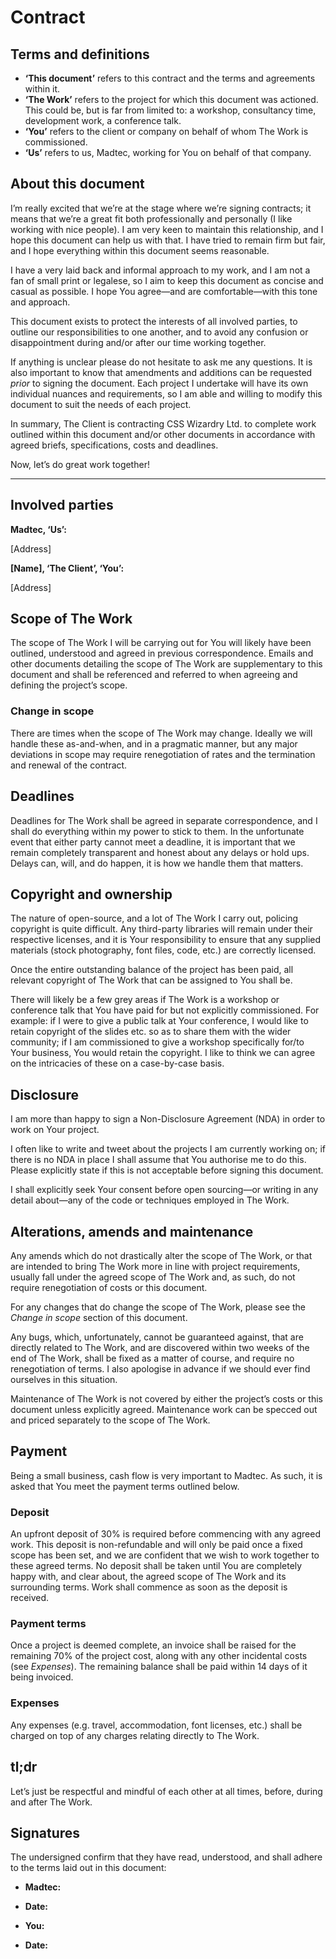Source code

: # Contract

## Terms and definitions

* **‘This document’** refers to this contract and the terms and agreements within
  it.
* **‘The Work’** refers to the project for which this document was actioned.
  This could be, but is far from limited to: a workshop, consultancy time,
  development work, a conference talk.
* **‘You’** refers to the client or company on behalf of whom The Work is
  commissioned.
* **‘Us’** refers to us, Madtec, working for You on behalf of that company.

## About this document

I’m really excited that we’re at the stage where we’re signing contracts; it
means that we’re a great fit both professionally and personally (I like working
with nice people). I am very keen to maintain this relationship, and I hope this
document can help us with that. I have tried to remain firm but fair, and I hope
everything within this document seems reasonable.

I have a very laid back and informal approach to my work, and I am not a fan of
small print or legalese, so I aim to keep this document as concise and casual as
possible. I hope You agree—and are comfortable—with this tone and approach.

This document exists to protect the interests of all involved parties, to
outline our responsibilities to one another, and to avoid any confusion or
disappointment during and/or after our time working together.

If anything is unclear please do not hesitate to ask me any questions. It is
also important to know that amendments and additions can be requested _prior_ to
signing the document. Each project I undertake will have its own individual
nuances and requirements, so I am able and willing to modify this document to
suit the needs of each project.

In summary, The Client is contracting CSS Wizardry Ltd. to complete
work outlined within this document and/or other documents in accordance with
agreed briefs, specifications, costs and deadlines.

Now, let’s do great work together!

---

## Involved parties

**Madtec, ‘Us’:**

[Address]

**[Name], ‘The Client’, ‘You’:**

[Address]

## Scope of The Work

The scope of The Work I will be carrying out for You will likely have been
outlined, understood and agreed in previous correspondence. Emails and other
documents detailing the scope of The Work are supplementary to this document and
shall be referenced and referred to when agreeing and defining the project’s
scope.

### Change in scope

There are times when the scope of The Work may change. Ideally we will handle
these as-and-when, and in a pragmatic manner, but any major deviations in scope
may require renegotiation of rates and the termination and renewal of the
contract.

## Deadlines

Deadlines for The Work shall be agreed in separate correspondence, and I shall
do everything within my power to stick to them. In the unfortunate event that
either party cannot meet a deadline, it is important that we remain completely
transparent and honest about any delays or hold ups. Delays can, will, and do
happen, it is how we handle them that matters.

## Copyright and ownership

The nature of open-source, and a lot of The Work I carry out, policing copyright
is quite difficult. Any third-party libraries will remain under their respective
licenses, and it is Your responsibility to ensure that any supplied materials
(stock photography, font files, code, etc.) are correctly licensed.

Once the entire outstanding balance of the project has been paid, all relevant
copyright of The Work that can be assigned to You shall be.

There will likely be a few grey areas if The Work is a workshop or conference
talk that You have paid for but not explicitly commissioned. For example: if I
were to give a public talk at Your conference, I would like to retain copyright
of the slides etc. so as to share them with the wider community; if I am
commissioned to give a workshop specifically for/to Your business, You would
retain the copyright. I like to think we can agree on the intricacies of these
on a case-by-case basis.

## Disclosure

I am more than happy to sign a Non-Disclosure Agreement (NDA) in order to work
on Your project.

I often like to write and tweet about the projects I am currently working on; if
there is no NDA in place I shall assume that You authorise me to do this. Please
explicitly state if this is not acceptable before signing this document.

I shall explicitly seek Your consent before open sourcing—or writing in any
detail about—any of the code or techniques employed in The Work.

## Alterations, amends and maintenance

Any amends which do not drastically alter the scope of The Work, or that are
intended to bring The Work more in line with project requirements, usually fall
under the agreed scope of The Work and, as such, do not require renegotiation of
costs or this document.

For any changes that do change the scope of The Work, please see the _Change
in scope_ section of this document.

Any bugs, which, unfortunately, cannot be guaranteed against, that are directly
related to The Work, and are discovered within two weeks of the end of The Work,
shall be fixed as a matter of course, and require no renegotiation of terms. I
also apologise in advance if we should ever find ourselves in this situation.

Maintenance of The Work is not covered by either the project’s costs or this
document unless explicitly agreed. Maintenance work can be specced out and
priced separately to the scope of The Work.

## Payment

Being a small business, cash flow is very important to Madtec. As such, it
is asked that You meet the payment terms outlined below.

### Deposit

An upfront deposit of 30% is required before commencing with any agreed work.
This deposit is non-refundable and will only be paid once a fixed scope has been
set, and we are confident that we wish to work together to these agreed terms.
No deposit shall be taken until You are completely happy with, and clear about,
the agreed scope of The Work and its surrounding terms. Work shall commence as
soon as the deposit is received.

### Payment terms

Once a project is deemed complete, an invoice shall be raised for the remaining
70% of the project cost, along with any other incidental costs (see _Expenses_).
The remaining balance shall be paid within 14 days of it being invoiced.

### Expenses

Any expenses (e.g. travel, accommodation, font licenses, etc.) shall be charged
on top of any charges relating directly to The Work.

## tl;dr

Let’s just be respectful and mindful of each other at all times, before, during
and after The Work.

## Signatures

The undersigned confirm that they have read, understood, and shall adhere to the
terms laid out in this document:

* **Madtec:**
* **Date:**

* **You:**
* **Date:**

========================================

[Problem statement] Your answer should consist of the lines from the line with "work outlined within" to the line with "## Copyright and ownership" above, repeated exactly, both ends included.

[Output of the exercise]
work outlined within this document and/or other documents in accordance with
agreed briefs, specifications, costs and deadlines.

Now, let’s do great work together!

---

## Involved parties

**Madtec, ‘Us’:**

[Address]

**[Name], ‘The Client’, ‘You’:**

[Address]

## Scope of The Work

The scope of The Work I will be carrying out for You will likely have been
outlined, understood and agreed in previous correspondence. Emails and other
documents detailing the scope of The Work are supplementary to this document and
shall be referenced and referred to when agreeing and defining the project’s
scope.

### Change in scope

There are times when the scope of The Work may change. Ideally we will handle
these as-and-when, and in a pragmatic manner, but any major deviations in scope
may require renegotiation of rates and the termination and renewal of the
contract.

## Deadlines

Deadlines for The Work shall be agreed in separate correspondence, and I shall
do everything within my power to stick to them. In the unfortunate event that
either party cannot meet a deadline, it is important that we remain completely
transparent and honest about any delays or hold ups. Delays can, will, and do
happen, it is how we handle them that matters.

## Copyright and ownership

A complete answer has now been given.